A small group of Ontario researchers believe they may have solved the origins of life mystery.
The results come from early experiments run in a planet simulator at McMaster University’s new Origins of Life Laboratory, which started running this summer.
The simulator—the centrepiece of the facility—is testing a theory that suggests life on Earth began in warm little ponds after meteorites splashed into them about four billion years ago. The machine recreates those conditions to see whether cellular life can be created and then evolve.
“This is a very big moment,” said Maikel Rheinstadter, a biophysics professor and the lead investigator in the new laboratory. “There’s nothing else like this machine in the world.”
The warm little ponds theory was first put forth by Charles Darwin, expanded on in the 1990s by Carl Sagan, and further developed by David Deamer, a professor in bioengineering at the University of California, Santa Cruz.
Evidence over the last few years points away from another theory that suggests the building blocks of life came about through vents in the Earth’s crust at the bottom of the ocean.
Rheinstadter and two colleagues—Ralph Pudritz, a theoretical astrophysicist and Yingfu Li, a biochemist— are now putting that theory into action.

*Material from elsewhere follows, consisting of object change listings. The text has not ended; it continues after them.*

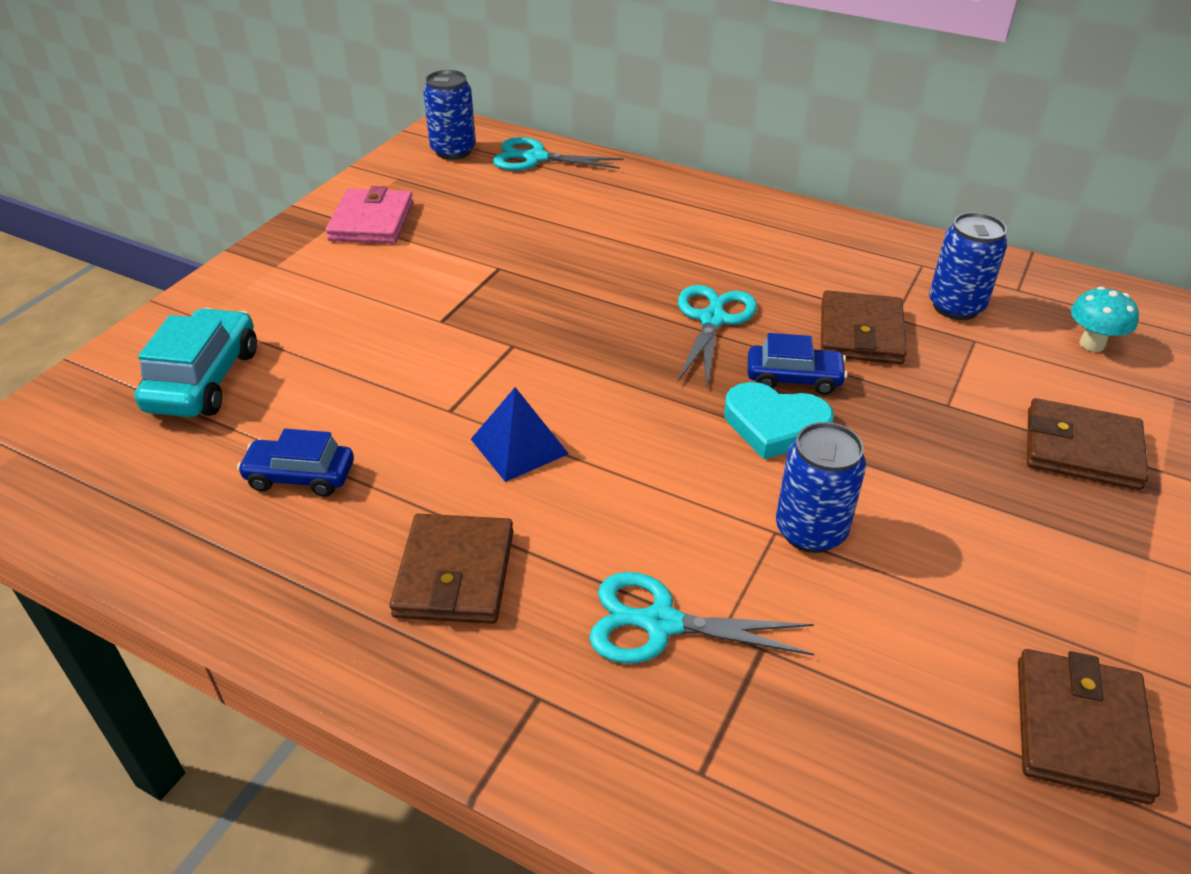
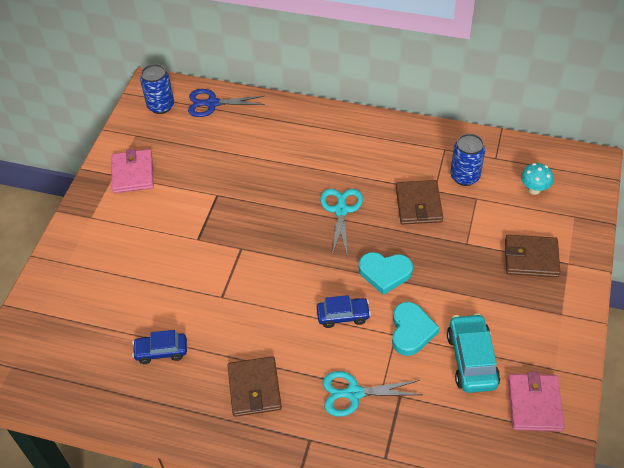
camera: 10 degrees left, 10 degrees up
turquoise car [135,308,257,417] -> turquoise car moved to [447,313,500,393]
blue pyramid [471,387,569,482] -> none
turquoise scissors [493,137,624,171] -> blue scissors [188,89,265,117]
blue car [747,333,848,395] -> blue car moved to [317,295,371,328]
blue can [776,422,866,553] -> turquoise heart [392,302,440,356]
brown wallet [1018,649,1161,804] -> pink wallet [508,372,565,432]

“We are very interested in understanding how the first very basic cell formed on the early Earth four billion years ago,” Rheinstadter said. “Nobody knows, but I think that’s what we have: a very solid proposal that this is potentially the mechanism.”
The lab’s work is in its early stages and the planet simulator’s recent results must be replicated, Rheinstadter said, but what researchers have seen so far is promising.

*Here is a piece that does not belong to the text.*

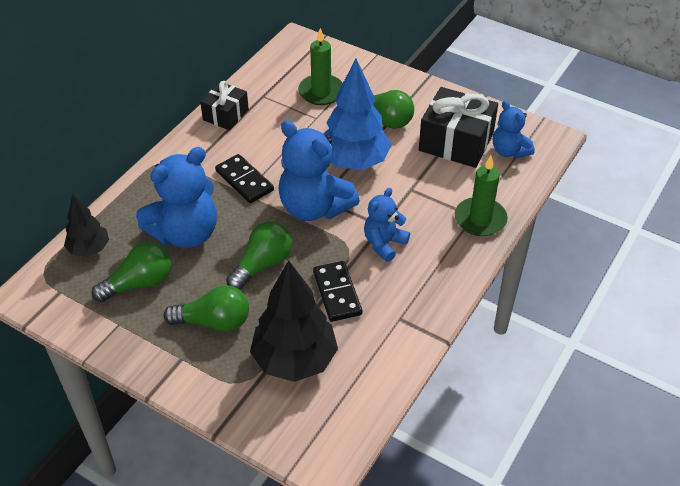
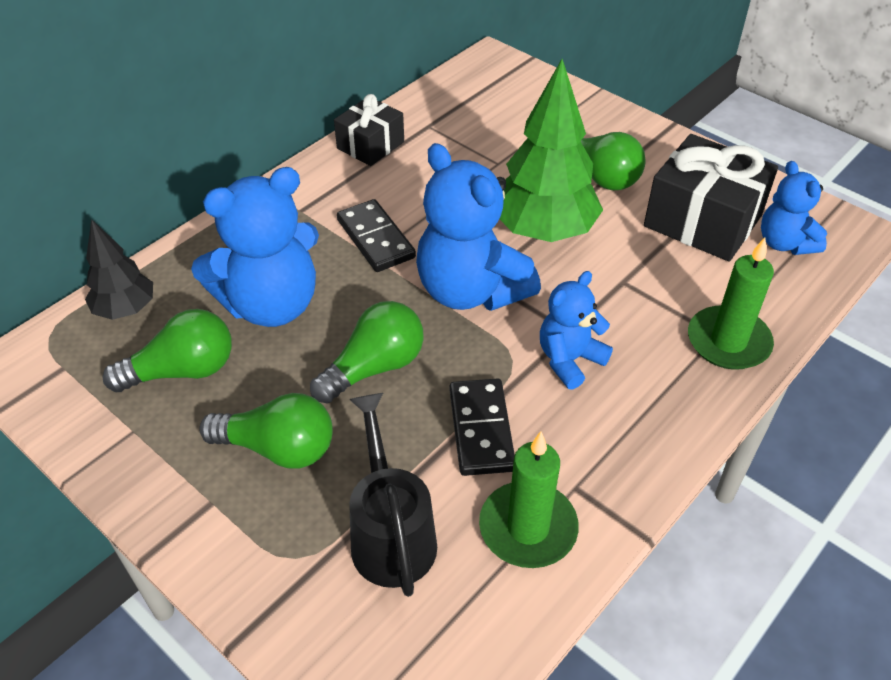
camera: 10 degrees right, 0 degrees up
black tree [250,260,338,382] -> black watering can [349,393,437,597]
green candle [298,28,343,105] -> green candle moved to [479,431,579,568]
blue tree [323,58,392,170] -> green tree [500,59,603,242]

The new planet simulator at the heart of their efforts is about the size of a microwave and can control temperature, humidity, pressure, atmosphere, and radiation levels to mimic conditions on Earth at any point in its history. It can also create the conditions of any other planet.
It took years to get the machine built—most companies said they simply couldn’t make it—but a company in Kitchener, Ont., was able to take on the project, Rheinstadter said.

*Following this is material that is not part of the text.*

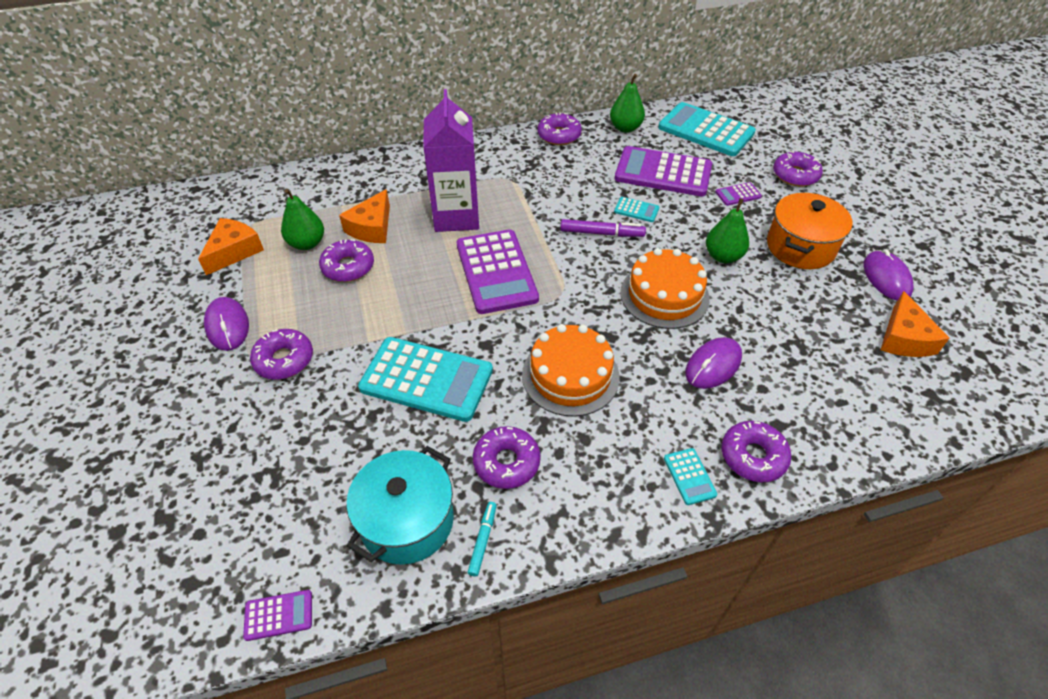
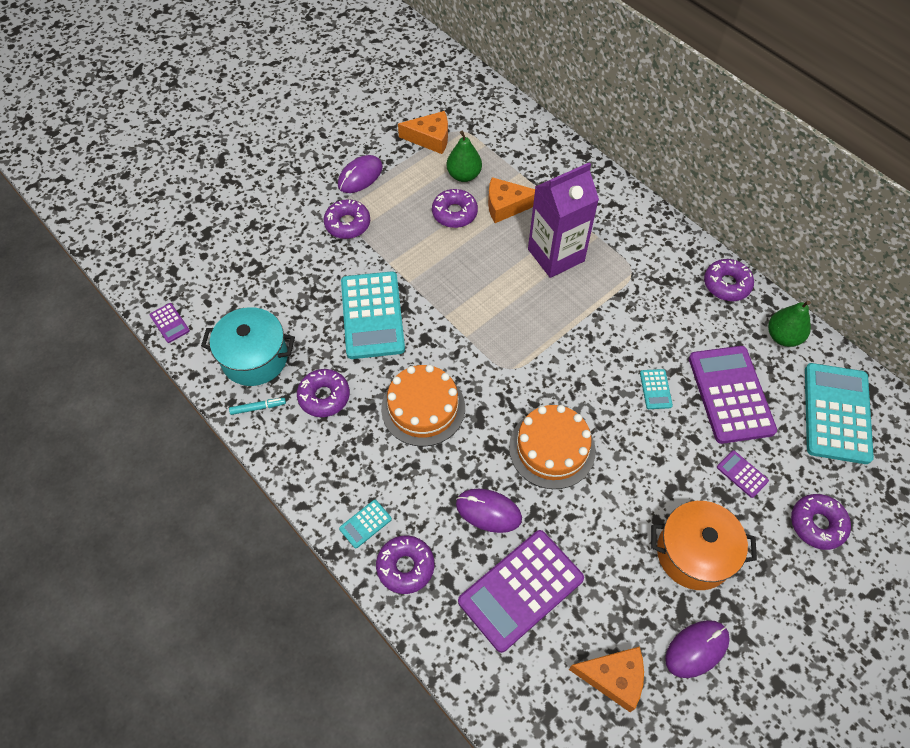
camera: 65 degrees right, 10 degrees up
purple calculator [456,229,539,314] -> purple calculator moved to [458,530,584,653]
purple marker [560,219,646,237] -> none
green pear [706,198,749,263] -> none
orange cheese [880,291,950,357] -> orange cheese turned 150 degrees counterclockwise [569,646,644,712]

When the machine was operational, the researchers used it to mimic a summer season on early Earth—a volcanic environment that was very hot during the day and cool at night, with the odd day of rain and periodic flooding.
Inside the simulator’s chamber were elements of the “primordial soup” that existed at the time, which includes inorganic salts, clays, lipid molecules, and nucleotides at varying concentrations, Rheinstadter said.
The researchers ran the machine for a few weeks through important wet−dry cycles, which drive biochemical reactions, with entire seasons being replicated in days. After a time, they began to see results.
“The molecules started to form cell−like structures and they started to incorporate genetic material just by themselves,” Rheinstadter said. “It’s amazing.”
The researchers say they have shown that they can create what are known as proto−cells, which aren’t considered alive because the scientists still have to demonstrate that the genetic material in the cells can replicate itself and create proteins. But the results are still significant, they said.
The developments in the lab come after research from Pudritz and graduate student Ben K.D. Pearce last year calculated that meteorites bombarded the Earth and delivered the building blocks of life that then bonded together to become ribonucleic acid— the basis for the genetic code. It’s that very research that the McMaster team is now testing.
“It’s very exciting times,” Pudritz said.
It’s taken years to get the lab and its simulator up and running.
In 2012, Rheinstadter along with Pudritz and Li applied to the Canadian Foundation for Innovation, an independent non−profit, for funding for their research.
The team’s proposal to search for the origins of life happened to come at the right time as shortly thereafter NASA began reporting a flurry of discoveries of exoplanets where conditions could exist to support life. Public interest on the subject surged and the team’s bid for funds to build their simulator was approved.
The $1−million lab also received funding from the provincial government and McMaster, Rheinstadter said.
“We’re really fortunate and we’re now about five years ahead of everyone else in the business,” he said.
Other leaders in the field are now clambering to get involved with the lab, including luminaries from the Max Planck Institute for Astronomy in Germany, Harvard University, and the University of California, Santa Cruz, Rheinstadter said.
The lab and its simulator have also been lauded by Deamer, the California professor who has worked on the warm ponds theory.
“It’s marvellous,” Deamer said. “They’ll be able to do experiments no one else can. They just need the governments to open up their coffers to help pay for more collaborations because laboratories around the world want in on this.”
Deamer called the planet simulator “game changing” and said the cells it has created so far are significant.
“These cells are not alive, but are evolutionary steps toward a living system of molecules,” he said. “It opens up a lot of experimental activities that were literally impossible before.”